Nothing but the lines from the top of the following entries through the line with "671 615 2161" should be printed, exactly as they are.

* GIVEN DATA *
══════════════════════════════
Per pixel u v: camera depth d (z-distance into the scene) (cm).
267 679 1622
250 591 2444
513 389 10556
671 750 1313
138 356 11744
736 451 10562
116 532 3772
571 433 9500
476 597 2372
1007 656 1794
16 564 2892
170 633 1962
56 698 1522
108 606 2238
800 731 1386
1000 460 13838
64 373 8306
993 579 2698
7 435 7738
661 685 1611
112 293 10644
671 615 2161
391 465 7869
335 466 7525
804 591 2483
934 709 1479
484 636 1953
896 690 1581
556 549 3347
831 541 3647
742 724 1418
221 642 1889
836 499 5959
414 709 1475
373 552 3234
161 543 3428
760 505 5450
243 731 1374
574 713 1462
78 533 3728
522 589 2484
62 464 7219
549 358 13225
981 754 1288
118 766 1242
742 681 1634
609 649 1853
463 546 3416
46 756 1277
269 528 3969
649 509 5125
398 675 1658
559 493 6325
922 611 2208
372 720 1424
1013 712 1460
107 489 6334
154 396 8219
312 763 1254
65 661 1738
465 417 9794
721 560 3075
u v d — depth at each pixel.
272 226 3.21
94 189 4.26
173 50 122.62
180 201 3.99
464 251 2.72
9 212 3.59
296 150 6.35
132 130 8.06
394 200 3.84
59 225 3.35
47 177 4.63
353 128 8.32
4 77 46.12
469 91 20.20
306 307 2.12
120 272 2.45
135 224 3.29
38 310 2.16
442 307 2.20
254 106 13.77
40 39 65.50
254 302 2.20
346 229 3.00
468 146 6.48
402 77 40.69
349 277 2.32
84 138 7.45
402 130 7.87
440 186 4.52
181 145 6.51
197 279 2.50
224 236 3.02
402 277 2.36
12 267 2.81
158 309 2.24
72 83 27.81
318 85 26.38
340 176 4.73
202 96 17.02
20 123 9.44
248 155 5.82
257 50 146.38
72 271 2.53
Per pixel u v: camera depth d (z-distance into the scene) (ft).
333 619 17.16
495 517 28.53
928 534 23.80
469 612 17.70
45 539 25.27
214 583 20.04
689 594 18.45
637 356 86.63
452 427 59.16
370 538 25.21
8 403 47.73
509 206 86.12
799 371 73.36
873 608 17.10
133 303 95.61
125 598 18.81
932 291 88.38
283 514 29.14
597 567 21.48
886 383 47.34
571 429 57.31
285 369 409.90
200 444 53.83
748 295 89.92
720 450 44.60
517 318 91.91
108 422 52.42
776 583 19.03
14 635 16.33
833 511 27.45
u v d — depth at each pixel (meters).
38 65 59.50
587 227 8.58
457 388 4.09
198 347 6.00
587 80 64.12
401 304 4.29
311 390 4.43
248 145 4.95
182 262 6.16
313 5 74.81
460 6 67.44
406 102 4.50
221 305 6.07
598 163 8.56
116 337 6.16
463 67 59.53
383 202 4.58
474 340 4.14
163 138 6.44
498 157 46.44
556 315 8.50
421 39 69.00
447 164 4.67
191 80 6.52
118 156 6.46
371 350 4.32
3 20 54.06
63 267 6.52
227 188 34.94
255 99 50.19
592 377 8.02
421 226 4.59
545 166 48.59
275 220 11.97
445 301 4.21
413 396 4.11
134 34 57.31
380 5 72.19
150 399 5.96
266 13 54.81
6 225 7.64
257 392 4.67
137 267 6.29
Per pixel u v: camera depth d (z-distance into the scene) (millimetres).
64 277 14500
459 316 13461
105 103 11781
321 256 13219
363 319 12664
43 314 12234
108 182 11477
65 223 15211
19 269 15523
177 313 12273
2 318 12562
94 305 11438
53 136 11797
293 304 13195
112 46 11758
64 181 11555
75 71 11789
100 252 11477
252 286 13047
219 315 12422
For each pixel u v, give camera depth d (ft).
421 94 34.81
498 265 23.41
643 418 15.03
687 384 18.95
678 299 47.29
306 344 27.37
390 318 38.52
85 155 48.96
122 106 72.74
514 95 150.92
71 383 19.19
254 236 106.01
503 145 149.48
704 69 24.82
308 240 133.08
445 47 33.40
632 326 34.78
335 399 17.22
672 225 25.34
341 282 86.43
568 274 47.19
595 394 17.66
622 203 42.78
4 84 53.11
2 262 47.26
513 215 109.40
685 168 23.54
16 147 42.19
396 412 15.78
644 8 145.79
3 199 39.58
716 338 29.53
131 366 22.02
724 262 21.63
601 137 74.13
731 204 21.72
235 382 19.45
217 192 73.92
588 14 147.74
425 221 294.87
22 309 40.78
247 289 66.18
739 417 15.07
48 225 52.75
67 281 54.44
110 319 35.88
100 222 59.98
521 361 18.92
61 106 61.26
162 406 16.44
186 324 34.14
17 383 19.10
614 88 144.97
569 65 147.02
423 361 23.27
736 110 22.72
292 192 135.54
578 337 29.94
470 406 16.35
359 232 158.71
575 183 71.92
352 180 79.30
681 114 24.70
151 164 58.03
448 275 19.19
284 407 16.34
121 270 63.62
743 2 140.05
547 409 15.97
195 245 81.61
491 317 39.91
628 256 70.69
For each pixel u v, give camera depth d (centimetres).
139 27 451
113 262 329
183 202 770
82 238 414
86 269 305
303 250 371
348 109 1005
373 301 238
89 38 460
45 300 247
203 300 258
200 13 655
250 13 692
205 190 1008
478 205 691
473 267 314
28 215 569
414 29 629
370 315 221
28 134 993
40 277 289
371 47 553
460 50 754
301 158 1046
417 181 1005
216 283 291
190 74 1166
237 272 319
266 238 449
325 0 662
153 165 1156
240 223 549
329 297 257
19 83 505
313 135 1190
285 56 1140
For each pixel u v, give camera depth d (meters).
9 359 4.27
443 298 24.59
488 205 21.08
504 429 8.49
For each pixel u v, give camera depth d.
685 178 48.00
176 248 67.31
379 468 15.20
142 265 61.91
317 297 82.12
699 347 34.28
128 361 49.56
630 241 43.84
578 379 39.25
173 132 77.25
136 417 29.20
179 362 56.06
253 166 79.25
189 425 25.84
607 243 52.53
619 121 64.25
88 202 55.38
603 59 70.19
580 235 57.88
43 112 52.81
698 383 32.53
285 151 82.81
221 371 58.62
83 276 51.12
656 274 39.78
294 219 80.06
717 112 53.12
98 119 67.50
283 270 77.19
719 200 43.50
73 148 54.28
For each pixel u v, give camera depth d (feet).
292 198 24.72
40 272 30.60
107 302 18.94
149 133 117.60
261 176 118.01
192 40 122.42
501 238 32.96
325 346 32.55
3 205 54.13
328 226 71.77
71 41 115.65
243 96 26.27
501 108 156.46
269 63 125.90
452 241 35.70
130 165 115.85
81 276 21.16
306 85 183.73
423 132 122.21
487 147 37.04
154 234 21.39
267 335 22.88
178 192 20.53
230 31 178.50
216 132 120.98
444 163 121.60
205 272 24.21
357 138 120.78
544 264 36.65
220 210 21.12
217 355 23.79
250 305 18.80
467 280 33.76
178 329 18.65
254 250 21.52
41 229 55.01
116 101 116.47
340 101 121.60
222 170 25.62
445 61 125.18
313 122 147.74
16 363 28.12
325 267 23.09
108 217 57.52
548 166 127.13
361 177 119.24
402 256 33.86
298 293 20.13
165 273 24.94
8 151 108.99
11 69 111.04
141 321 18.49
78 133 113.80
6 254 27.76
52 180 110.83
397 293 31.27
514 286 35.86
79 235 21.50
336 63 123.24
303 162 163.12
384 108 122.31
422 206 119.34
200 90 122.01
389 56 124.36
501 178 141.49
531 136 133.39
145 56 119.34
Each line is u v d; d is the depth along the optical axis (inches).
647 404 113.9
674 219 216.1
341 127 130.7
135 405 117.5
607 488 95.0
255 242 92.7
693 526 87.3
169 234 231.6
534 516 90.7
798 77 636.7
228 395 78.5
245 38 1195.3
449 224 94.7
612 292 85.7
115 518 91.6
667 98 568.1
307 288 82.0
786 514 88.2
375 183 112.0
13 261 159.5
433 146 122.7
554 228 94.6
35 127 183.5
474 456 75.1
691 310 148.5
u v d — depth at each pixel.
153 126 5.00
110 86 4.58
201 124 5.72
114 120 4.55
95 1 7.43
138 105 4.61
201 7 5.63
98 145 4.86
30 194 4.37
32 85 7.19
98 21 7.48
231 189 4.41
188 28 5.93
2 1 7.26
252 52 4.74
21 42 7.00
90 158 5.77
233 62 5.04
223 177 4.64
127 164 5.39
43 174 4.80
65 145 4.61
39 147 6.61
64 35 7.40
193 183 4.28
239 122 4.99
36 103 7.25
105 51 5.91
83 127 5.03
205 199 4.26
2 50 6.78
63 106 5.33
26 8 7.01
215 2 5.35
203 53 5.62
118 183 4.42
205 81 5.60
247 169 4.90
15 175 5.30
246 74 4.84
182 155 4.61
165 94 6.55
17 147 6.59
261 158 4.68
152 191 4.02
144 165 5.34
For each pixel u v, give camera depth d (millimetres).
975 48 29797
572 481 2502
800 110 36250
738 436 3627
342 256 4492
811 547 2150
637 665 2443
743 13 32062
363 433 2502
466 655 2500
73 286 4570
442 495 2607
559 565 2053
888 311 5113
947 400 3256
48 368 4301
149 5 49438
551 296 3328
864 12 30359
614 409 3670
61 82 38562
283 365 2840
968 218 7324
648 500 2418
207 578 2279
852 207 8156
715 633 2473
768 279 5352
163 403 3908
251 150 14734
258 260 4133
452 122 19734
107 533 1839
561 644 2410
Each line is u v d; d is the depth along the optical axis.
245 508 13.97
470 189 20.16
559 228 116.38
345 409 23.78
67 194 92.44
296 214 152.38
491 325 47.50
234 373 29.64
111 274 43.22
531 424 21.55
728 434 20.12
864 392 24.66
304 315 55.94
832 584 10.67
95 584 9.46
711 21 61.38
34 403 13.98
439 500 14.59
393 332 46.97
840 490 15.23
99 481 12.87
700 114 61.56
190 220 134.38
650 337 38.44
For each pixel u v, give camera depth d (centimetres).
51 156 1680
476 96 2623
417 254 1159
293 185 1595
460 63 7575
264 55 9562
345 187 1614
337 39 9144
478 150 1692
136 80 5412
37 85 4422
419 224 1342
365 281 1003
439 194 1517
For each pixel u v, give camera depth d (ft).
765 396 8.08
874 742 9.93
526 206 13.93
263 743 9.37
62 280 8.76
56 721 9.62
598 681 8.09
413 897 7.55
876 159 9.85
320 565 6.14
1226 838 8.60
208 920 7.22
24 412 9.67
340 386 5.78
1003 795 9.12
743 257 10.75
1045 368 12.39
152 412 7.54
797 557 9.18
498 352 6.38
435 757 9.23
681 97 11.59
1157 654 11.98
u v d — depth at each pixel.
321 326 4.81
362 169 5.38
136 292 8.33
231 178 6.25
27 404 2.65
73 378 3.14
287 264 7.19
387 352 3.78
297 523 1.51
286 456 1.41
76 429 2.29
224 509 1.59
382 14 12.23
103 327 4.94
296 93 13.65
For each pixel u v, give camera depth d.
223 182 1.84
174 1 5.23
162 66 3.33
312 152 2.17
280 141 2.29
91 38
══════════════════════════════
* ANSWER TO THIS TASK *
Per pixel u v: camera depth d (z-distance into the scene) (cm).
267 679 1622
250 591 2444
513 389 10556
671 750 1313
138 356 11744
736 451 10562
116 532 3772
571 433 9500
476 597 2372
1007 656 1794
16 564 2892
170 633 1962
56 698 1522
108 606 2238
800 731 1386
1000 460 13838
64 373 8306
993 579 2698
7 435 7738
661 685 1611
112 293 10644
671 615 2161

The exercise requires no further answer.